For other Salt Lake County races, see A8.Democrats broke up the all-Republican Salt Lake County Commission by ousting 10-year Commissioner Bart Barker and nudging out seven-year Commissioner M. Tom Shimizu by a margin of less than 1 percent.
Democrat Jim Bradley held a comfortable lead over Barker throughout the evening Tuesday, while the hair-thin margin between Shimizu and Democrat Randy Horiuchi had both candidates holding their breath until well after midnight."I didn't expect it to be that much of a landslide," Bradley said of his 59-41 percent win over Barker.
"It was the shock of the century," Shimizu said Tuesday night after learning that Horiuchi won by 990 votes.
Early Wednesday, Shimizu said he probably won't ask for a recount.
"I'm not ruling it out, but right now I'm thinking probably not," Shimizu said when asked about a recount. He said the 990-vote margin probably is too large to contest, "unless we find a mistake in the computer or something like that."
A few absentee ballots are expected to trickle in this week, but Shimizu said he expects those to be only a handful, maybe 10 or 12.
Bradley, energy director under former Gov. Scott M. Matheson, said Barker's rec-ord brought his demise. The controversy surrounding the Salt Palace - over awarding compensatory time payments to top managers and firing and then rehiring an administrator who was drawn into the comp-time scandal - was the "Achilles heel" that cost Barker the election, he said.
Bradley was also able to double-team Barker throughout the race, even before the primary election when he and Republican commission hopeful Henry Hilton held a joint press conference to announce their common stand against expansion plans for the Salt Palace. After the primary, Bradley and Horiuchi held joint press conferences to announce their common goal of breaking the one-party grip the three Republican commissioners currently hold.
Barker said the two-on-one campaigning took its toll on him. He also believes anti-incumbency sentiment and the Democratic upset in the 3rd Congressional District also helped unseat him. "Karl Snow went down in flames, and I'm the very next one on the ballot," Barker said.
Shimizu echoed the sentiment that Snow's defeat affected the commission races.

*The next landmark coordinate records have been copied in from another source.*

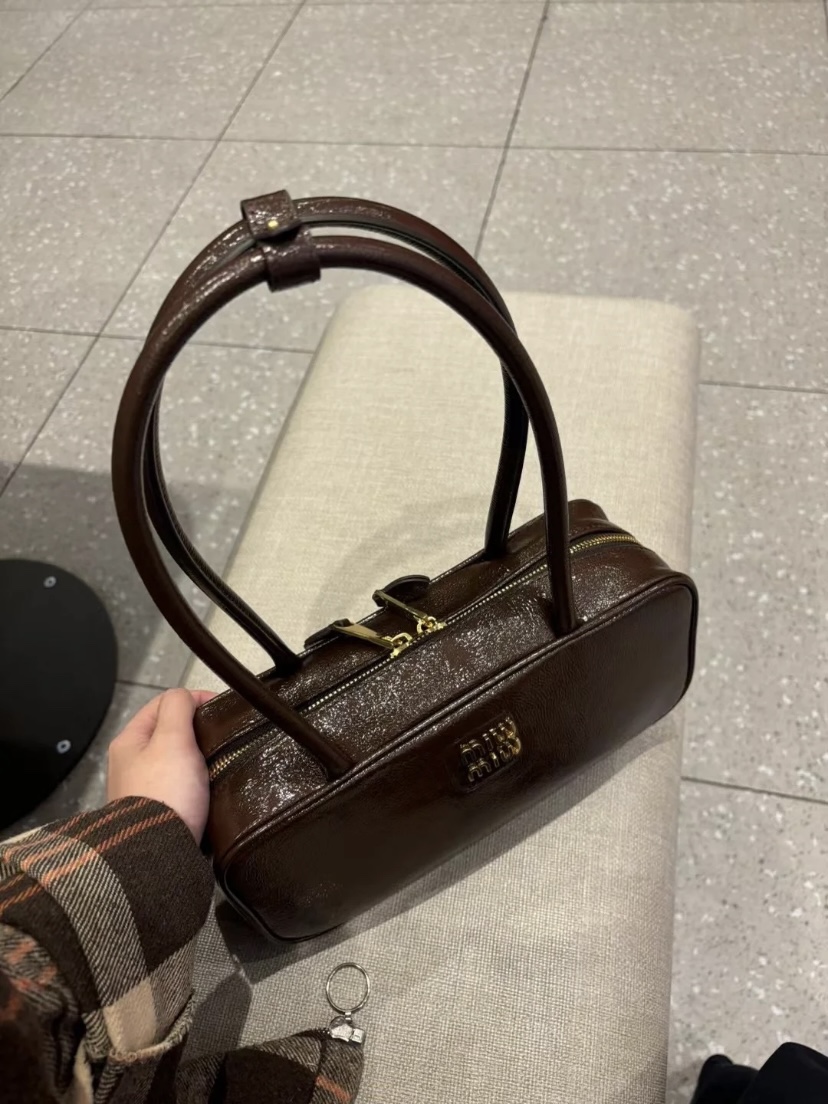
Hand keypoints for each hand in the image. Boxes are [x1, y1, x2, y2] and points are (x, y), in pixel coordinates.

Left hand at [107, 689, 214, 842]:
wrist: (158, 851)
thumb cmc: (164, 793)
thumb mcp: (172, 739)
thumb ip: (178, 708)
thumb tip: (185, 696)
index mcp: (129, 741)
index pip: (164, 703)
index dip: (193, 700)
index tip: (219, 709)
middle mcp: (131, 763)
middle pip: (170, 732)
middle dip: (196, 731)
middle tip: (219, 739)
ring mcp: (143, 788)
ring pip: (177, 759)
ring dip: (197, 758)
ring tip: (217, 762)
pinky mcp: (158, 809)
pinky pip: (181, 785)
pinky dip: (196, 781)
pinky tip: (209, 786)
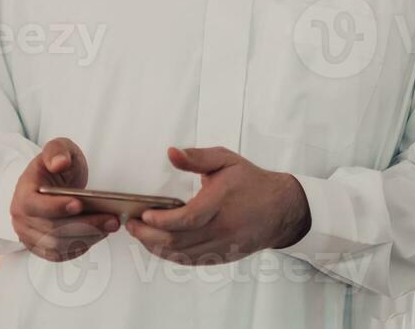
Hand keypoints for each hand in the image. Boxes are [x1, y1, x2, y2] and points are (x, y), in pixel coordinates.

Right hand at [10, 137, 121, 261]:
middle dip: (85, 224)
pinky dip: (82, 246)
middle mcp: (21, 218)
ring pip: (59, 244)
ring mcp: (29, 236)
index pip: (34, 205)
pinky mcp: (41, 249)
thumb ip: (57, 151)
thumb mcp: (58, 149)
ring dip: (88, 237)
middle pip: (52, 229)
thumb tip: (59, 163)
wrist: (51, 185)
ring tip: (111, 225)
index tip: (79, 204)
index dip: (55, 207)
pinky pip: (61, 254)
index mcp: (22, 193)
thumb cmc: (55, 167)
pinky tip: (99, 234)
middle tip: (111, 219)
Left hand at [125, 146, 310, 265]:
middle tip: (131, 225)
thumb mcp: (225, 160)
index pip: (188, 218)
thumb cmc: (252, 182)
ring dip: (156, 247)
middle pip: (180, 240)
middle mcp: (222, 229)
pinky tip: (158, 246)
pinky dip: (172, 256)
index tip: (143, 215)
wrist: (282, 210)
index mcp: (221, 203)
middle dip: (149, 236)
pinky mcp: (223, 255)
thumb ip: (196, 157)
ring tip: (139, 235)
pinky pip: (192, 260)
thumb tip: (171, 153)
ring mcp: (223, 246)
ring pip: (183, 254)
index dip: (162, 220)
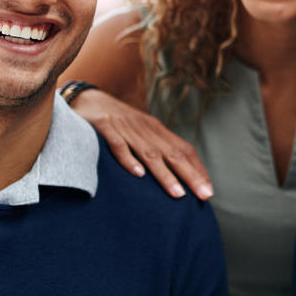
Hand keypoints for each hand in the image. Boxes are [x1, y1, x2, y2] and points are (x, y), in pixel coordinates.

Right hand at [71, 88, 213, 199]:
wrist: (87, 99)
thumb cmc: (117, 122)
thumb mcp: (140, 132)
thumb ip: (156, 149)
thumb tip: (176, 175)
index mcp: (157, 130)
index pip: (184, 150)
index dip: (198, 170)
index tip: (208, 191)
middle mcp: (146, 128)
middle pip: (173, 154)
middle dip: (190, 176)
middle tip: (204, 195)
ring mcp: (126, 127)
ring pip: (150, 153)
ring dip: (165, 174)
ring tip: (178, 193)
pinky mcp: (104, 127)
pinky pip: (118, 145)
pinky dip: (128, 159)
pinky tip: (138, 174)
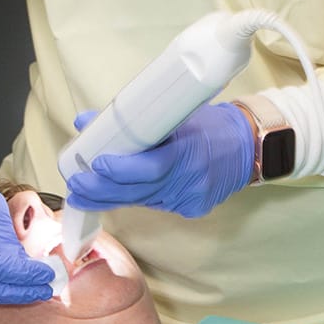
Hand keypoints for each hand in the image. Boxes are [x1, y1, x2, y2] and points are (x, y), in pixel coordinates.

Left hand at [65, 103, 254, 217]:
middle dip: (103, 190)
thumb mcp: (175, 114)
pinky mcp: (192, 209)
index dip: (122, 169)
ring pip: (143, 200)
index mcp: (189, 149)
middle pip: (140, 191)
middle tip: (76, 186)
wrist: (247, 146)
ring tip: (83, 194)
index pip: (152, 166)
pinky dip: (135, 198)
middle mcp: (191, 179)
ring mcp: (192, 199)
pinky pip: (157, 204)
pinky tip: (113, 196)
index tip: (97, 164)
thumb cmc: (208, 124)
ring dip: (111, 197)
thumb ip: (132, 121)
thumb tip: (85, 122)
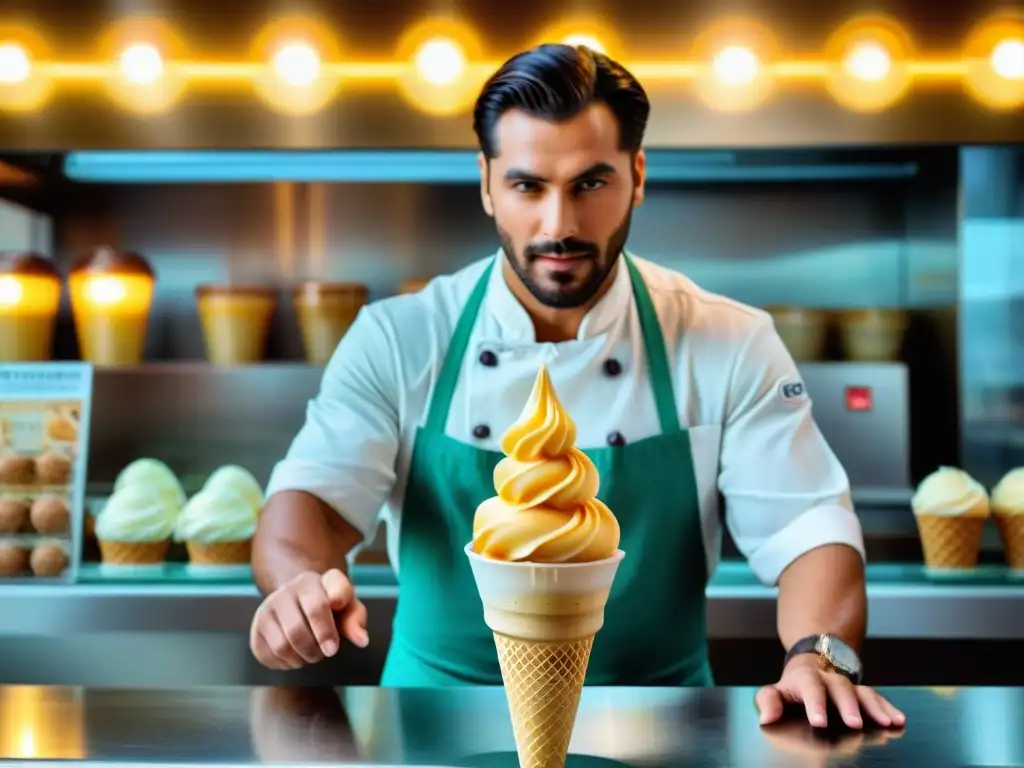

The two Democrats campaigned heavily for greater support for Democratic Sheriff Pete Hayward and his department, with Horiuchi saying he would even raise property taxes, if needed, to handle the department's needs. Ironically, the department will be under a Republican administration beginning in January after Aaron Kennard unseated the three-term incumbent by a narrow 51-49 percent margin.
Barker likely saw his chances for victory fading late last week when the polls showed him lagging behind Bradley by 5 percentage points. He called on campaign endorsements from Gov. Norm Bangerter and Sen. Orrin Hatch, R-Utah, but the endorsements came so late they got little media attention.
Barker also accused both Democrats of running a negative campaign, a charge the two commissioners-elect flatly denied even though one of Horiuchi's print and radio advertisements labeled all three commissioners as monkeys, while another radio ad by Democrat County Attorney David Yocom characterized Shimizu as a nice guy devoid of leadership skills.
"I don't believe the campaign was negative," Bradley said. "There was nothing personal said about Bart throughout the campaign."
Horiuchi, the state Democratic Party chairman during the past four years, said he got in the race against Shimizu because other Democrats figured the incumbent could not be beaten. "Tom would have run unopposed. Everybody wanted to run against Barker," he said.
Horiuchi dove into the final days of the campaign skeptical about his chances of winning but believing Democrats in Salt Lake-area legislative races would not have done as well if Shimizu would have gone through the race unopposed.
Horiuchi has plans to hit the county books soon and has already fingered several upper-level jobs in county government he believes the county could eliminate. "There's not going to be a stone left unturned," he said.
Horiuchi will need to be looking under rocks for money needed to keep a number of campaign promises to bolster law enforcement, initiate a countywide garbage cleanup and explore curb-side recycling, build skywalks for schools near busy streets and enhance the county's parks and recreation system.
Horiuchi and Bradley both said they are anxious to work with Commission Chairman Mike Stewart, who will go from being ring leader to minority member on the commission in January.
"I look forward to serving with him," said Bradley, who lost a close race against Stewart two years ago.